It was closed down by the police in 1958 because of ' dangerous over-crowding'. 
Within a few weeks Evans had converted the Soho coffee bar into the first Angus Steak House selling "Supremely Succulent Scotch Steaks" at "Prices That Won't Spoil Your Appetite". 
There were three founders and for a time they used to drink together. However, one evening a beer-chucking incident marked the beginning of the end of the association.

Evans' prickly nature later also led to a falling out with his bankers, Kleinwort Benson Lonsdale. Evans discovered that Kleinwort's board representative was after Evans's job as chairman of PEEH. To the bank's horror, Evans fired him.]

Evans' private life was extravagant; Bentley motor cars, Turnbull & Asser shirts, Lobb shoes , and Savile Row suits were not the only indulgences; (perhaps the self-regard was an investment not entirely wasted: he was elected 'Best Dressed Man' in July 1965); high-stakes gambling and a number of ladies, including the diva, Barbara Leigh, featured, all ultimately leading to long-suffering wife Yolanda's suit for divorce.
At the divorce court hearing, Evans's QC, Billy Rees-Davis, revealed the evidence of the family chauffeur that Mrs Evans and her mother had disguised themselves in skin stains and Indian saris and shadowed Evans around London to collect evidence of Evans's adultery. Evans recorded his surprise at these dramatics; evidence was not that difficult to get...

He kept potentially expensive company round the card table. His opponents included John Bingham (later Lord Lucan), before his fall the most formidable stud poker player in London. Evans is frequently asked whether or not he believes that Lucan murdered Sandra Rivett in November 1974. "John was a killer at the poker table, a pussycat away from it. Certainly not!"  And is Lucan still alive? "His family is long-lived. John is probably still with us, possibly living right here in the UK!" In Evans's opinion, Lucan should now come forward "to face the music" and prove his innocence.

Another player was Roger Moore ("Ah, Mr Bond"). Alas, in real life the handsome actor never quite measured up to the poker mastery displayed by Ian Fleming's steely-eyed creation.

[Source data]
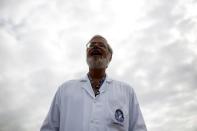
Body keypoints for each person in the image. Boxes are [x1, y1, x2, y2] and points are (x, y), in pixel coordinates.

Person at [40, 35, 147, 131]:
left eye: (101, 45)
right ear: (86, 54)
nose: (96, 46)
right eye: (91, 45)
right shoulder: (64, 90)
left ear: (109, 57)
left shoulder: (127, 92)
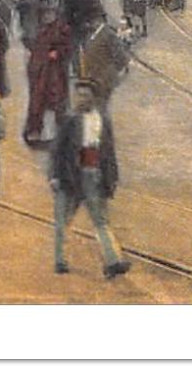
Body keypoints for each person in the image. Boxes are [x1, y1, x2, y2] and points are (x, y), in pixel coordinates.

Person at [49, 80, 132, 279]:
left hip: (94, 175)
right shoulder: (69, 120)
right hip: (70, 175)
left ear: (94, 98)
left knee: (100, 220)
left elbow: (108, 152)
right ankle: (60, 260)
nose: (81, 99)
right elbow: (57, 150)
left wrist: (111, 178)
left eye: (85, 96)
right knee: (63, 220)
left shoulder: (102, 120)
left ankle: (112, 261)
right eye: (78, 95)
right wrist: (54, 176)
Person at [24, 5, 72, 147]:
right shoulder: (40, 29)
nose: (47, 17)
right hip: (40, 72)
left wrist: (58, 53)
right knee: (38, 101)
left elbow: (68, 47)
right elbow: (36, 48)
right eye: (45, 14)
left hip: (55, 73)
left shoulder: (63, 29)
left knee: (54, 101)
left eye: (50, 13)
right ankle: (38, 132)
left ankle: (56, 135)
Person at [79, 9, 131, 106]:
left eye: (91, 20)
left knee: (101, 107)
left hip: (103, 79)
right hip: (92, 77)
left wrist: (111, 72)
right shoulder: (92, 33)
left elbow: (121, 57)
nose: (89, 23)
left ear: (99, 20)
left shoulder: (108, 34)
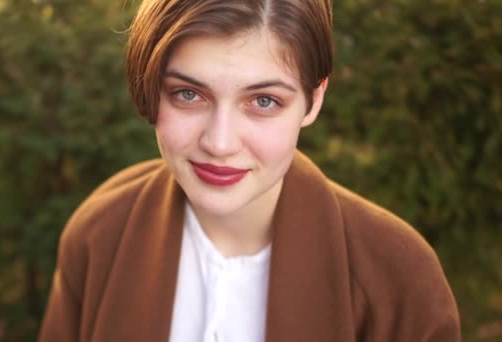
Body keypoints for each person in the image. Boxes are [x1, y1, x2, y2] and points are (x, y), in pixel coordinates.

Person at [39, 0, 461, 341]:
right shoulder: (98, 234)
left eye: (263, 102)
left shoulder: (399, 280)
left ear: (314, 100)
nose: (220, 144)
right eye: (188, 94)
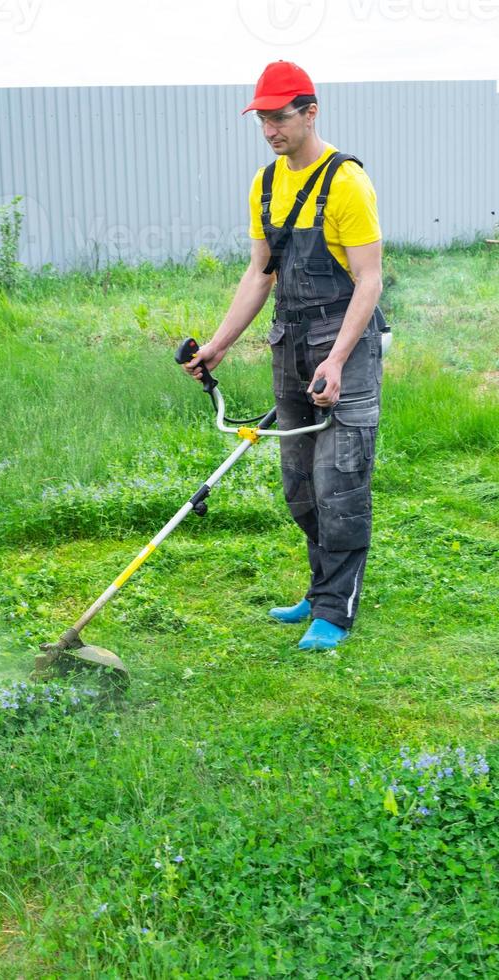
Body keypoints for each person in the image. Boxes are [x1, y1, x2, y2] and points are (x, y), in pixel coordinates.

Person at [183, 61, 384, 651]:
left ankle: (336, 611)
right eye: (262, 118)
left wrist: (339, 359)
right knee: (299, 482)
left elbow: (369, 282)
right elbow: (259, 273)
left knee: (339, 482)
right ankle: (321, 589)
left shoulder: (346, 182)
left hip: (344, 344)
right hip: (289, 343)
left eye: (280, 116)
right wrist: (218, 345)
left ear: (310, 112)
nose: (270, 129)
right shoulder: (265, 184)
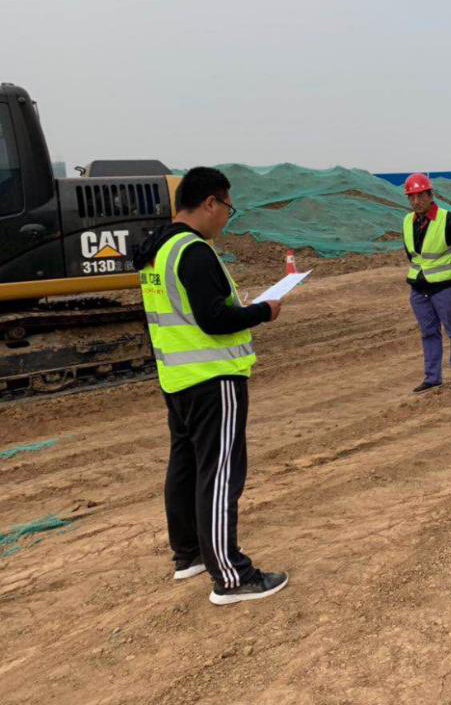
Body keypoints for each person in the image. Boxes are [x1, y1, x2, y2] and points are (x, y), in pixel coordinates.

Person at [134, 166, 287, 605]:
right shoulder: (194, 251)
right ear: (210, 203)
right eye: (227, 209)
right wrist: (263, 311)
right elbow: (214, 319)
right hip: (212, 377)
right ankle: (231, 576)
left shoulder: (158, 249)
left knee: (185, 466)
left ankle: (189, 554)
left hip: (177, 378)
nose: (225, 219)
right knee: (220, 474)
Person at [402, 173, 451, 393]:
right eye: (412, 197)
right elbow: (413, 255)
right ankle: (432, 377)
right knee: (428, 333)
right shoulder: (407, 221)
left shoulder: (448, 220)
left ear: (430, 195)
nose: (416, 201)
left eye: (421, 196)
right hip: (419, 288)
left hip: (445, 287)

▶ **Exercise**
Continue the passage about Evans's life, picking up after its final sentence.

▶ **Task response**
Amongst several other regular poker fiends  Evans took on were journalists David Spanier and Peter Jenkins, painter David Hockney, writer Alan Williams, and impresario Michael White.
These high-stakes players were dangerous but beatable if nerves held and fortune favoured. However, Evans also used to play at John Aspinall's Clermont Club where chance was apparently less likely to favour the punter, at least so it was as alleged years later with the publication of Douglas Thompson's book, "The Hustler's" (pub Sidgwick & Jackson 2007) and Channel 4's "The Real Casino Royale".

Evans fell out with Aspinall because of the alleged Clermont cheating but ultimately forgave the dying man because of his passion for animals. "They will not destroy the planet; humans may."

Besides the nightclub, new restaurants, dalliance and gambling, Evans had other outlets for his money. At one time, with David Frost, his host at the much-publicised Connaught Hotel breakfast of 7 January 1966, and film director Bryan Forbes, the trio found themselves temporarily 'owning' Private Eye whilst it overcame a little local difficulty with its cash flow.

One somewhat larger challenge Evans and Frost survived was perhaps more by luck than judgement: a high-profile mutual acquaintance had asked to be involved in the multimillion-pound redevelopment of a property in a prime Kings Road position owned by Evans. At a critical stage the third party pulled out and it was only afterwards Frost and Evans discovered that he had fallen victim to one of his frequent financial crises. The acquaintance was Robert Maxwell.

Evans then was approached by the phenomenally successful Italian trattoria maestro, Alvaro Maccioni, who appealed to Evans to sell him the site. Evans agreed, but even Alvaro's magic stuttered there.

Evans was seldom far from the headlines; one of the more bizarre (London Evening Standard, 1965) read "Eating Houses Boss Arrested at Board Meeting," and concerned the absurdity of  Evans being summarily arrested in the middle of a board meeting, handcuffed and marched off to Savile Row police station. The crime? Failure to pay some parking tickets.

Certainly a row at the time, but one that Evans later realised played a part in leading to his second marriage, this connected him with another bizarrerie. In all innocence he erected his usual Peter Evans Eating Houses sign over a new restaurant at the junction of Kensington High Street and Kensington Church Street . The Eating House was bang next door to a church and the David Hicks's stylised PEEH fork was pointing directly at it. The Church elders were not amused. 'Definitely not Good Evans – His Devil's Fork Threatens The Church' summed up newspaper headlines around the world.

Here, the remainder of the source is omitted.